Bald darauf kam sie zurück und wies ihn Tomchen, den sie mit allerlei kleinen Scherzen zum Lachen brachte. Dann aber riß sie den Hering mit einem geschickten Ruck mitten auseinander und legte ihn auf das Tischchen, während sie beiseite ging, sich niederließ und einen ihrer Strümpfe abstreifte, mit dem sie, damit er möglichst so warm bliebe, wie er vom Bein gekommen, schnell zurückkam, um den Hering auf ihn darauf zu legen. Und dann nahm sie den Strumpf mit dem Hering auf die Hände, legte ihn Tomchen um den Hals und wickelte den langen Strumpf dicht mehrere Male herum.

»Es is schön kühl, Ma'chen«, sagte Tom, dem der kühle Hering auf dem fieberheißen Halse wohltat.

»Nicht, das tut dir gut?« lachte Mutter und holte noch ein Linnen herbei, mit dem sie den Strumpf und den Hering festband.

»So, und nun leg' dich hübsch still hin, Herzenssöhnchen, und warte. Der Hering wird dir jetzt die Nacht über all das böse, garstige Zeug aus deinem Hälschen herausholen, und dann bist du morgen früh wieder gesund und wirst so viel Kuchen essen können wie du willst.«

Tomchen nickte und lag still.

Sie setzte sich zu ihm und hielt zärtlich sein Händchen.

Als sie eine Weile, jetzt selber einer Müdigkeit nachgebend, solcherweise dagesessen hatte, nahm sie wahr, wie ihm die Augen schwer wurden, und gleich darauf war er mit ruhigen, freien Atemzügen eingeschlafen.

»O Gott, Gott sei dank!« flüsterte sie mit gefalteten Händen und ein Seufzer erleichterte ihr die Brust.

Doch da klopfte es an die Tür.

»Lise?« ließ sich eine angstvolle Stimme vernehmen.
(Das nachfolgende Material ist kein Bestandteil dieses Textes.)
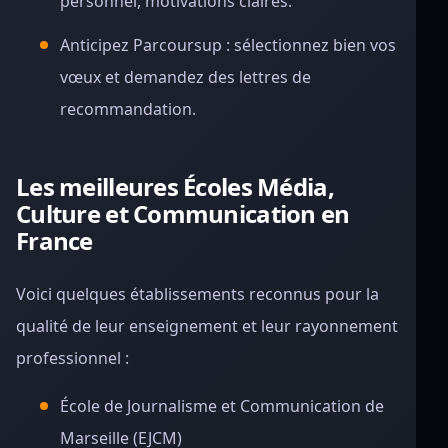
personnel, motivations claires.
Anticipez Parcoursup : sélectionnez bien vos
vœux et demandez des lettres de
recommandation.
Les meilleures Écoles Média,
Culture et Communication en
France
Voici quelques établissements reconnus pour la
qualité de leur enseignement et leur rayonnement
professionnel :
École de Journalisme et Communication de
Marseille (EJCM)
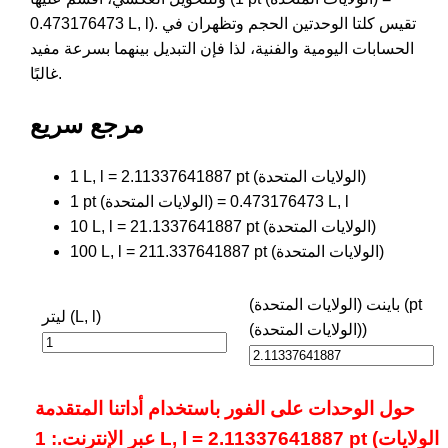
0.473176473 L, l). تقيس كلتا الوحدتين الحجم وتظهران في
الحسابات اليومية والفنية، لذا فإن التبديل بينهما بسرعة مفيد
غالبًا.
مرجع سريع
1 L, l = 2.11337641887 pt (الولايات المتحدة)
1 pt (الولايات المتحدة) = 0.473176473 L, l
10 L, l = 21.1337641887 pt (الولايات المتحدة)
100 L, l = 211.337641887 pt (الولايات المتحدة)
باينت (الولايات المتحدة) (pt
ليتر (L, l)
(الولايات المتحدة))
حول الوحدات على الفور باستخدام أداتنا المتقدمة
عبر الإنترنت.: 1 L, l = 2.11337641887 pt (الولايات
»O Gott, der Arzt sagt ja ... Um Gotteswillen, wie steht's mit ihm?«

Lise antwortete und erhob sich nicht sogleich. Ihre Augen nahmen einen harten, fast bösen Ausdruck an. Schließlich stand sie aber auf, trat zur Tür hin und öffnete sie, doch nur halb und den Eintritt versperrend.

»Aber was denn?« Fast herrschte sie die Schwiegermutter an.
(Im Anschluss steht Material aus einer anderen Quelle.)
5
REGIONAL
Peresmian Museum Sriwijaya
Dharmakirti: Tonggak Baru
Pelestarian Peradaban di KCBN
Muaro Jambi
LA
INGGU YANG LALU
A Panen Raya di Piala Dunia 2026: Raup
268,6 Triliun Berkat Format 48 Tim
»Ich muß, muß ihn sehen, es ist ja unmöglich, das zu ertragen!«

Die alte Dame machte einen Versuch, in die Kammer einzutreten.

»I nein, nein, ich kann Sie jetzt nicht zu ihm lassen«, sagte Lise aber mit Entschiedenheit. »Es ist unmöglich, daß Sie jetzt hereinkommen.«

»Aber um Gottes willen, so sag' doch wenigstens ...«

Lise stieß ein kurzes Lachen hervor.

»Er schläft«, sagte sie. »Es wird gut. – Er hat die Krise überstanden. – Aber er darf jetzt nicht gestört werden.«

Sie drückte die Tür ins Schloß.

Eine Zeitlang vernahm sie im Nebenraum noch ein leises Geräusch. Dann hörte sie die Schwiegermutter flüstern, bis sich endlich langsam sich entfernende Schritte vernehmen ließen, draußen die Tür ging und alles wieder still war.

»Sie hat gebetet«, flüsterte sie vor sich hin.